MCLA Arts and Culture Welcomes 2021-22 Artists in Residence

October 4, 2021

MCLA Arts and Culture, formerly the MCLA Berkshire Cultural Resource Center, will offer events and exhibitions from three visiting artists in 2021 and 2022: Conrad Egyir, Nathaniel Donnett, and Joshua Ross.  

Upcoming Events 

Ross will deliver his opening lecture as an artist in residence at 5:30 p.m. on Oct. 5, in Murdock Hall Room 218 on the MCLA campus.  

Egyir will give an opening lecture as the inaugural Benedetti Teaching Artist in Residence at 5:30 p.m. on Oct. 19, in Murdock Hall Room 218 on the MCLA campus.  

Both events are free and open to the public; email Gallery51@mcla.edu to register. 

MCLA Artist Laboratory Residency 

The MCLA Artist Laboratory Residency, now in its second year, will host Ross for the Fall 2021 semester and Donnett for the Spring 2022 semester. Each of these artists were selected based on their practice, their contribution to the art world, and the way in which their career reflects the diversity of thought, talent and triumph that exists among artists striving to contribute to, and consequently expand, what is considered the art history canon. 

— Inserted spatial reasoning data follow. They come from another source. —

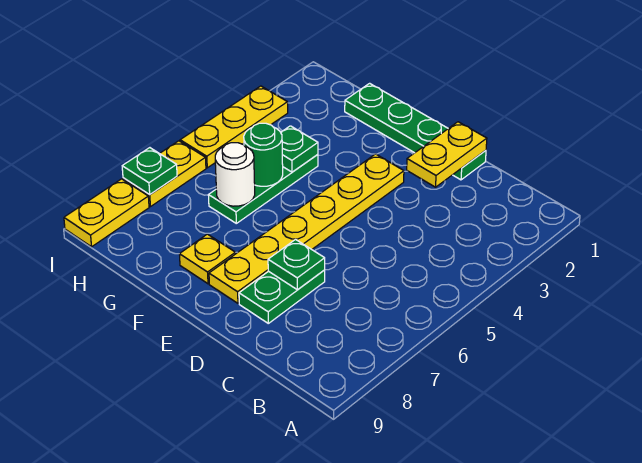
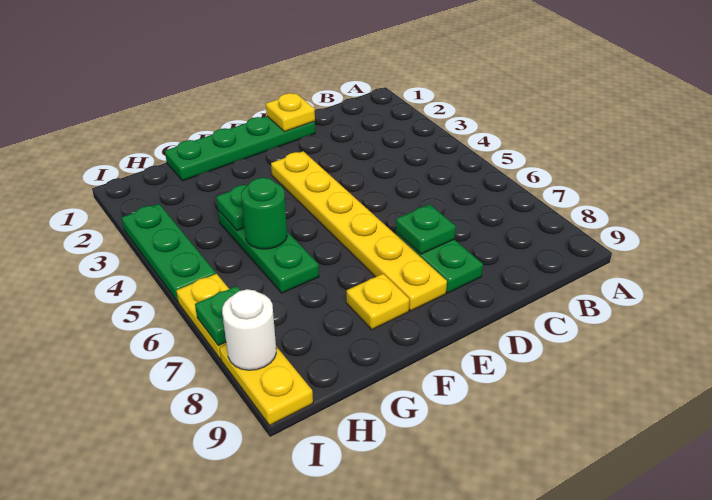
yellow plate D1:D2 level 2 -> yellow plate D1 level 2
white round brick G6 level 2 -> white round brick I8 level 2
yellow plate I3:I5 level 1 -> green plate I3:I5 level 1

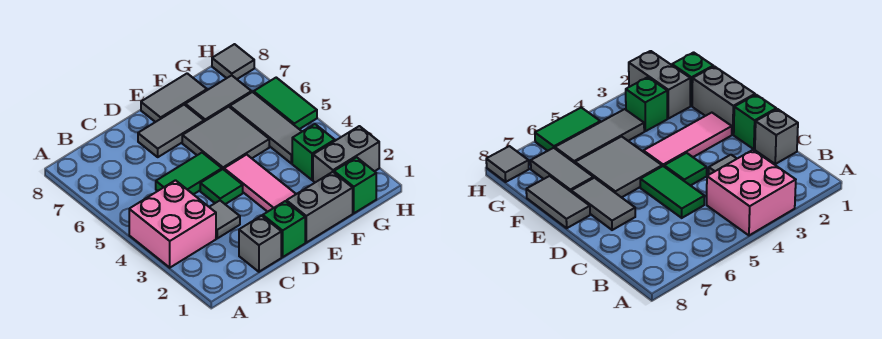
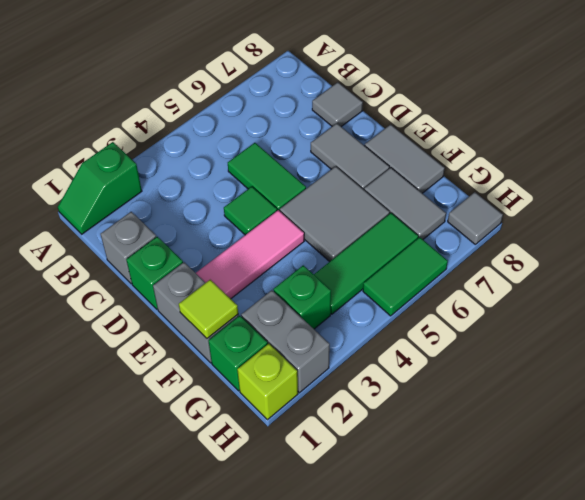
none -> green slope A1:A2 level 1 top 2
pink brick A3:B4 level 1 -> none
grey tile C3 level 1 -> grey tile C8 level 1
none -> lime tile F1 level 2
grey tile G4:G6 level 1 -> green tile G4:G6 level 1
none -> lime brick H1 level 1

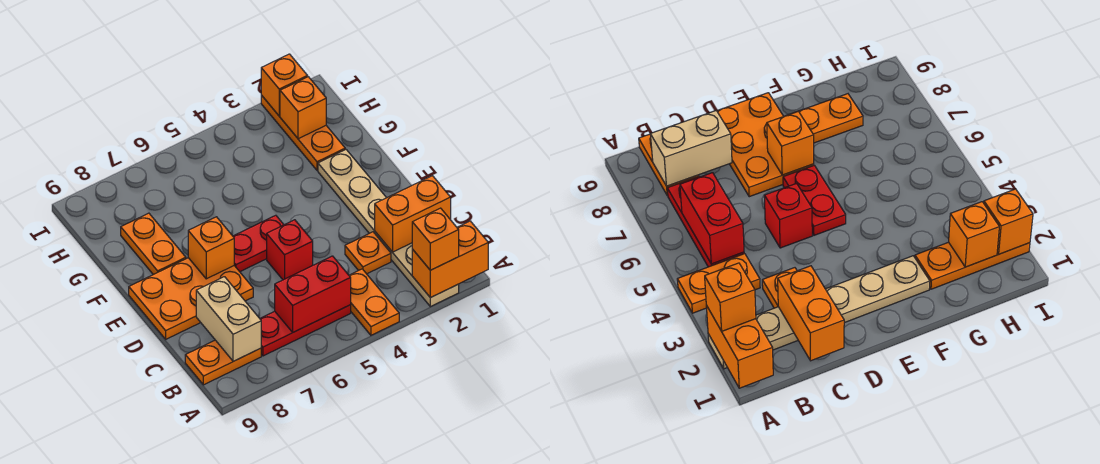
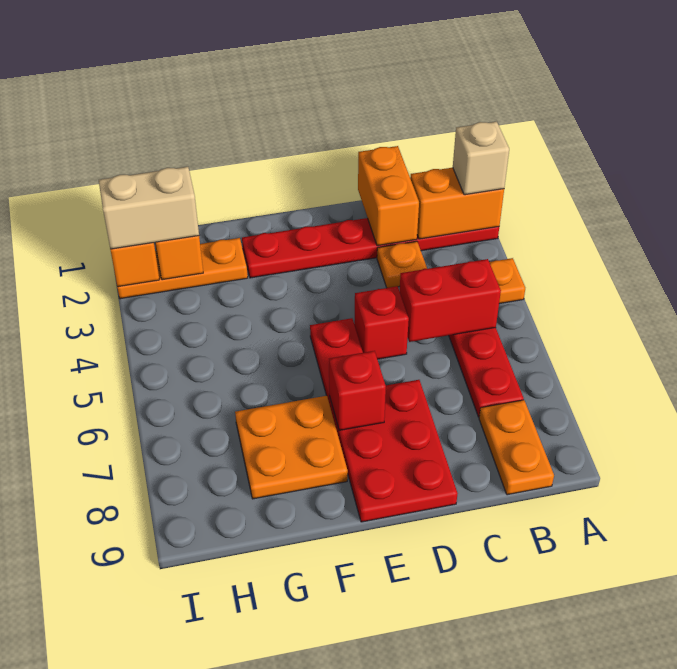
orange brick A1:A2 level 2 -> orange brick A2:B2 level 2
tan plate A2:F2 level 1 -> red plate A2:F2 level 1
orange brick A2 level 3 -> tan brick A2 level 3
red brick B5:B6 level 2 -> red brick B5:C5 level 2
tan brick B8:C8 level 2 -> tan brick H2:I2 level 3
orange plate D7:E9 level 1 -> red plate D7:E9 level 1
orange brick E7 level 2 -> red brick E7 level 2
orange plate F8:G8 level 1 -> orange plate F7:G8 level 1

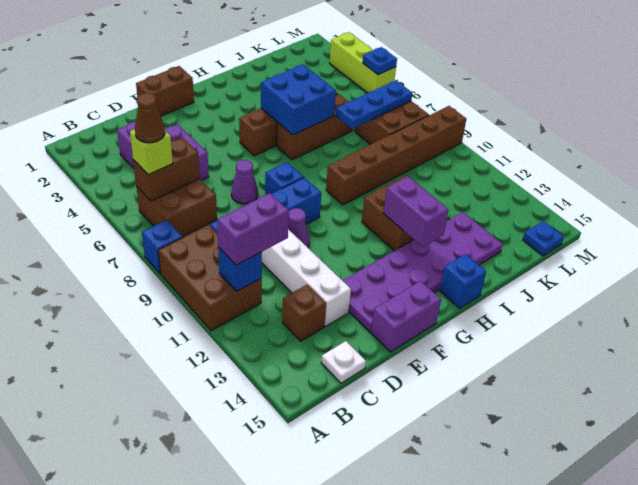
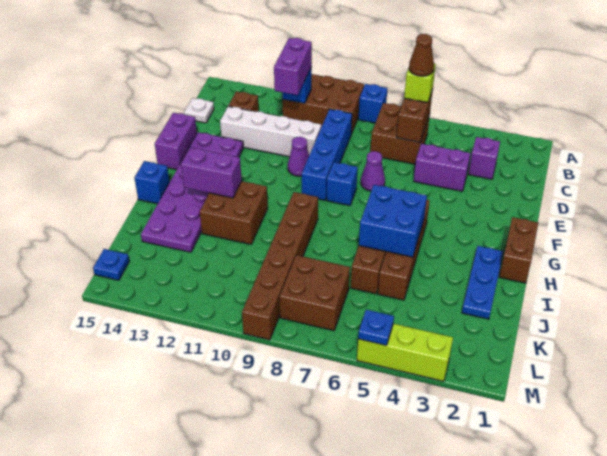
brown brick E1:F1 level 1 -> brown brick G1:H1 level 1
blue plate J7:L7 level 2 -> blue plate H2:J2 level 1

Joshua Ross holds an MFA in Art at the University of California, Irvine, and a BFA in Photography from Herron School of Art in Indianapolis. Ross’ research-based practice is an entrenched phenomenological approach that investigates institutional, bodily, and spatial structures that organize and influence perception. Ross’ multi-disciplinary practice employs and appropriates a variety of material and media developed through relationships to methodologies inherently related to his research and archival experiences of photography. Some recent notable exhibits Ross has featured artwork include Los Angeles Municipal Art Gallery, Queens LA, and Human Resources Los Angeles. 

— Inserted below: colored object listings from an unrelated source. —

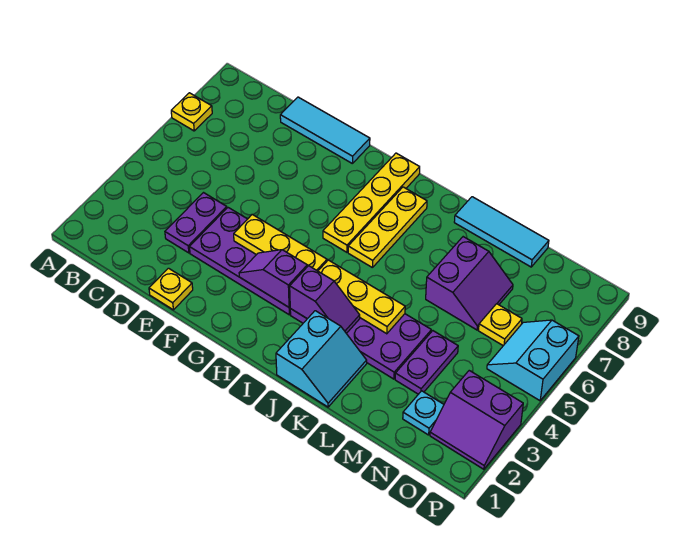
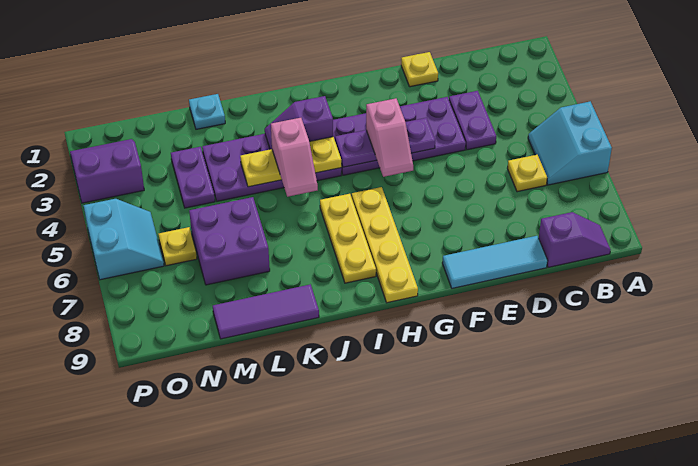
yellow plate A7 level 1 -> yellow plate C6 level 1
yellow plate F4:H4 level 2 -> purple plate F4:H4 level 2
purple slope G3:H3 level 2 top H -> purple slope B9:C9 level 1 top C
none -> pink slope G4:G5 level 3 top 4
cyan slope J1:K2 level 1 top J -> cyan slope A5:B6 level 1 top A
none -> pink slope J4:J5 level 3 top 4
cyan tile K9:M9 level 1 -> purple tile K9:M9 level 1
purple slope L6:M7 level 1 top L -> purple brick L6:M7 level 1
cyan plate N2 level 1 -> cyan plate L1 level 1

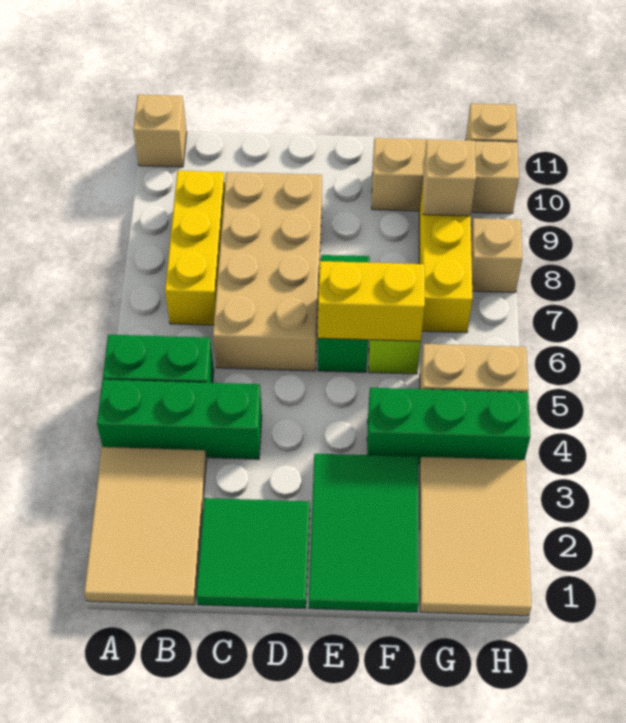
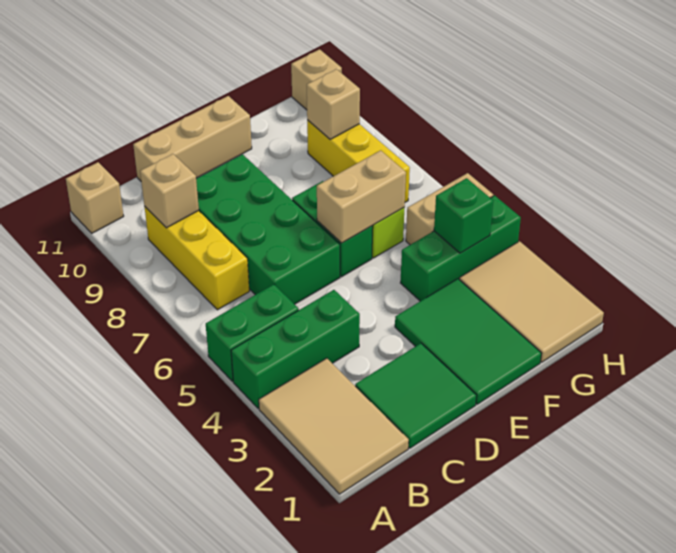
tan brick C6:D9 level 1 -> green brick C6:D9 level 1
yellow brick E6:F6 level 2 -> tan brick E6:F6 level 2
tan brick F10:H10 level 1 -> tan brick C11:E11 level 1
none -> green brick G4 level 2
tan brick H8 level 1 -> tan brick B9 level 2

Nathaniel Donnett lives and works in Houston, Texas. Donnett received his BA in Fine Arts from Texas Southern University and his MFA from Yale University School of Art. Donnett is a recipient of a 2020 Dean's Critical Practice Research Grant, 2020 Art and Social Justice Initiative Grant, and the 2020-2021 Helen Frankenthaler Scholarship. Donnett is the founder of the website blog “Not That But This.” Donnett has been awarded a 2017/2011 Houston Arts Alliance Individual Artist Grant, a 2014 Harpo Foundation Grant, 2015/2011 Idea Fund/Andy Warhol Foundation Grant, and a 2010 Artadia Award. His work has been shown at The Virginia Museum of Fine Art, Richmond, VA, The Virginia Museum of Contemporary Art, Virgina Beach, VA, The Mennello Museum, Orlando FL, The American Museum, Washington, D.C., and many other museums across the U.S.  

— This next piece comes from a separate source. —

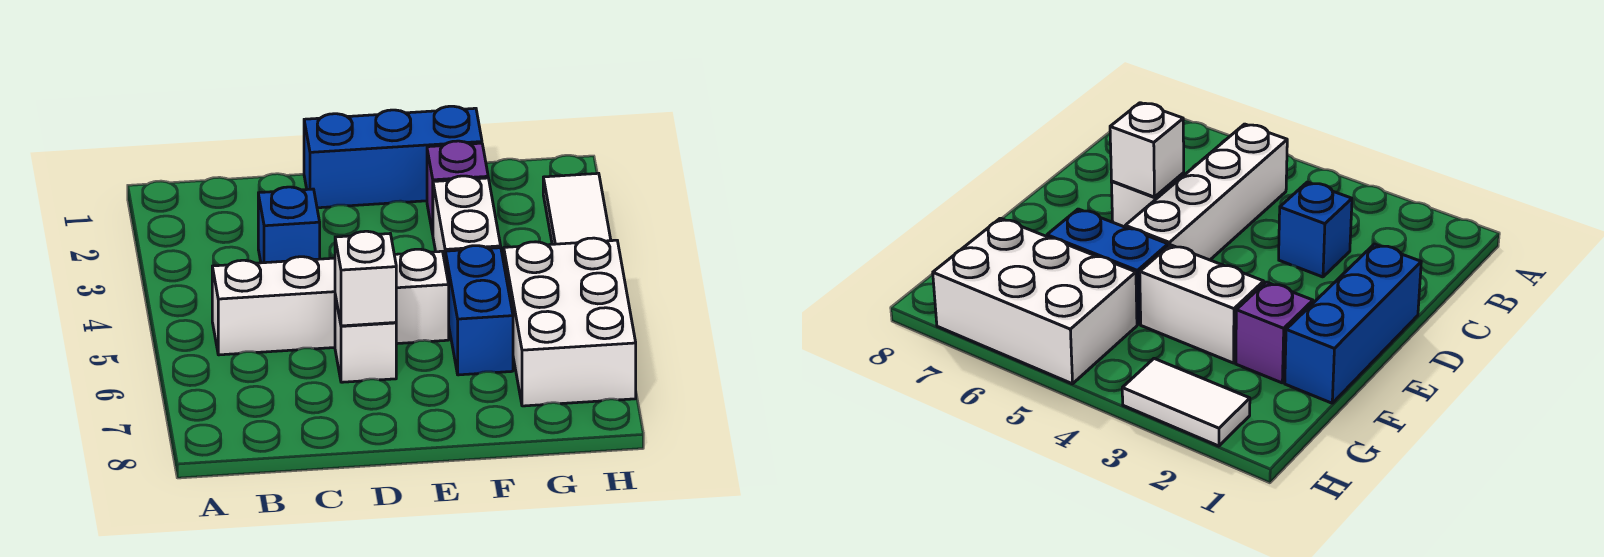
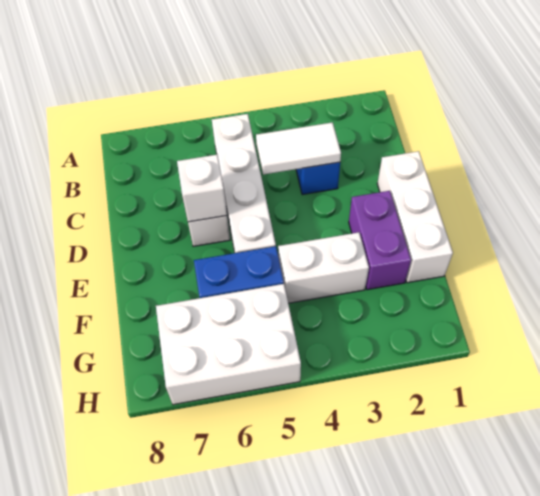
blue brick D1:F1 level 1 -> white brick D1:F1 level 1
purple brick F2 level 1 -> purple brick E2:F2 level 1
white tile H2:H3 level 1 -> white tile C3:C4 level 2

Benedetti Artist and Teaching Residency 

New this year, the MCLA Arts and Culture Benedetti Artist and Teaching Residency welcomes a teaching artist to campus to spend the school year creating work, teaching, and engaging with the students, staff and faculty as well as the North Adams community and beyond. The inaugural Benedetti Artist and Teaching Resident is Conrad Egyir.  

Conrad Egyir’s work borrows from Afrocentric folklore that is rooted in political and religious erudition. He creates narrative paintings that focus on subjects from the Afro-diaspora who interact with identical versions of themselves. Concurrently they take on multiple staged roles as both an antagonist and a protagonist, a friend and foe, or a noble and a commoner as a tool that behooves the viewer to step into the multiple incarnations of each subject, in reverence of a collective human spirit. Conrad Egyir has exhibited work at Jessica Silverman Gallery, San Francisco; Library Street Collective, Detroit; and Mindy Solomon Gallery, Miami, among others. 

The Benedetti Teaching Artist Residency seeks out dynamic exhibiting artists with an understanding of technical and conceptual issues in the medium of painting, sculpture, graphic design, illustration, or mixed media, with knowledge of historical and contemporary practices and a commitment to artistic imagination and education. The Resident is selected on the basis of outstanding professional attainments, creative accomplishments, and recognition in their specific field, and renders specified service to the College, including lectures, performances, demonstrations, master classes, and consultations. This residency is funded by a generous bequest from the estate of Alma Benedetti ’37.  A beloved North Adams art teacher and life-long advocate and friend of the College, Alma Benedetti inspired generations of children with her keen sense of color, composition, and design.